New study shows that people stop listening to new music at 33

If you’re 33 or older, you will never listen to new music again—at least, that’s more or less what a new online study says. The study, which is based mainly on data from U.S. Spotify users, concludes that age 33 is when, on average, people stop discovering new music and begin the official march to the grave.

The study’s author reached this conclusion by slicing up tons of Spotify user data, as well as artist popularity data from another site called The Echo Nest. If you’ve ever wondered “what is the end game of using online databases to catalog my every musical, cinematic, culinary, sports, and pornography preference?”, this dizzying chart offers a small preview:

In this visualization, teens rest at the center of the nebula, listening almost exclusively to top Billboard hits and blissfully unaware that some rando is collecting data on their favorite jams. But age forces an outward spiral, as those teens turn to twentysomethings, begin exploring their options, and start making cool indie playlists for each other. After that, taste levels off and begins a long stasis, right as folks hit their mid-30s. As the study states:

“Two factors drive this transition away from popular music. First, listeners discover less-familiar music genres that they didn’t hear on FM radio as early teens, from artists with a lower popularity rank. Second, listeners are returning to the music that was popular when they were coming of age — but which has since phased out of popularity.”

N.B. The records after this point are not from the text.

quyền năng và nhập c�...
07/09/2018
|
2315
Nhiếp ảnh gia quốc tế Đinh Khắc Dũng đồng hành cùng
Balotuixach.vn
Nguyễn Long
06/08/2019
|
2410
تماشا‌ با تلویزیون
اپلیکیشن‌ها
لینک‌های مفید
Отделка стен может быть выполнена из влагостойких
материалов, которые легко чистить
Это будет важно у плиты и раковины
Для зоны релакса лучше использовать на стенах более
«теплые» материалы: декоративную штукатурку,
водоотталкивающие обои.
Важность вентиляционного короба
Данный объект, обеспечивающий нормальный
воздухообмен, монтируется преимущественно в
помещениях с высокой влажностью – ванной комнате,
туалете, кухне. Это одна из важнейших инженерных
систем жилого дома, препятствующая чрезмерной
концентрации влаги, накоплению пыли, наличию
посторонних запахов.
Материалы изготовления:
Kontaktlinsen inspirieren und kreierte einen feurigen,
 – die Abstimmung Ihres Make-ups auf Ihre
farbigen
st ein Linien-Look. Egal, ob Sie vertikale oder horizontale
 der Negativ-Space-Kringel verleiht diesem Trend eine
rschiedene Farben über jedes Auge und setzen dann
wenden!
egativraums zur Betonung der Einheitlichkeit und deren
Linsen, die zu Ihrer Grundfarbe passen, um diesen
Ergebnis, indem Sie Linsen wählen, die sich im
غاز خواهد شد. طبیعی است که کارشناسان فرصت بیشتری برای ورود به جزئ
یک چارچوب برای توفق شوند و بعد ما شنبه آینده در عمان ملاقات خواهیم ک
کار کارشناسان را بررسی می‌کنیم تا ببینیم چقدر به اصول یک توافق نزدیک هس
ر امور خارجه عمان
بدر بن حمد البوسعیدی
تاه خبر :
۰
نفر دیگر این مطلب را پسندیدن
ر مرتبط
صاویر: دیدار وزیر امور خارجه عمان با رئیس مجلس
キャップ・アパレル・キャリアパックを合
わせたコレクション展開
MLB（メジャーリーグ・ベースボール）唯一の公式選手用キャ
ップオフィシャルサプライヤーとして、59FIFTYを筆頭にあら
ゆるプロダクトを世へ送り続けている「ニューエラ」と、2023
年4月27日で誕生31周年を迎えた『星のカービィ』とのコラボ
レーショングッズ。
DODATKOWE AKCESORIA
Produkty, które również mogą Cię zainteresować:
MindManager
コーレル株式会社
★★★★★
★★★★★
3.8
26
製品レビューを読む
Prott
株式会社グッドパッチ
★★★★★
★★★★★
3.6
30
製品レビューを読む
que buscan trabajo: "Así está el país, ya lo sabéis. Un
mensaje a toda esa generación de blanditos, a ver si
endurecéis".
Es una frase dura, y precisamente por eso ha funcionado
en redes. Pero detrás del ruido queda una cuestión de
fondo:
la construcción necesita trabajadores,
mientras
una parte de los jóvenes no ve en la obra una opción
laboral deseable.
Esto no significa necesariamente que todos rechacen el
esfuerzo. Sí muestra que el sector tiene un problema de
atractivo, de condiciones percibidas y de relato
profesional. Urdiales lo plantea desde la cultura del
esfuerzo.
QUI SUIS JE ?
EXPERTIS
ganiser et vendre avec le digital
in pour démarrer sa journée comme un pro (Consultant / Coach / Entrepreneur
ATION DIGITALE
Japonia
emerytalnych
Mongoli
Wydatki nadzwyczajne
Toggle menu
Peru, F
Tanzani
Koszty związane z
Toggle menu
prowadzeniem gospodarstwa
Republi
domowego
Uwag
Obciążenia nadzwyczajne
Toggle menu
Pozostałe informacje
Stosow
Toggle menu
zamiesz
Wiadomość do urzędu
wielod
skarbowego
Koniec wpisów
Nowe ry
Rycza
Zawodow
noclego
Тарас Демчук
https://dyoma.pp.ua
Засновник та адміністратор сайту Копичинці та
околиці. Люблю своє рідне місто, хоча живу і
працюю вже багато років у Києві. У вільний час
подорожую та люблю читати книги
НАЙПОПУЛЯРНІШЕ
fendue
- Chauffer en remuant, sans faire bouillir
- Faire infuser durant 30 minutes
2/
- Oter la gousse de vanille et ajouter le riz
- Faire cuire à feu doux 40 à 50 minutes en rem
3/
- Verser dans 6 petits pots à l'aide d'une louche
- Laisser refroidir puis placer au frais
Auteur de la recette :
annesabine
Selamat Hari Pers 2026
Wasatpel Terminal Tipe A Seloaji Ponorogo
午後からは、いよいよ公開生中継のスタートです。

Perhaps this is why we heard an actual human blasting a circa-2000 Linkin Park song out of their car window the other day. Or perhaps some mysteries are best left unsolved.

A few side notes:

  • This study appears on a blog called “Skynet & Ebert”. Unfortunately, a pair of sentient cybernetic film critics haven’t founded a peer-reviewed journal. It’s simply a blog run by a former management consultant who currently works at Spotify and The Echo Nest—the two sources used to gather all the data in the study.
  • The study also claims that parents stop listening to new music a little earlier than their unfruitful peers. The author determined “parenthood” by the presence of children’s music and nursery lullabies on user playlists, presenting the possibility that the data set was tainted by creepy adults who lull themselves to sleep every night with Raffi’s “Baby Beluga”.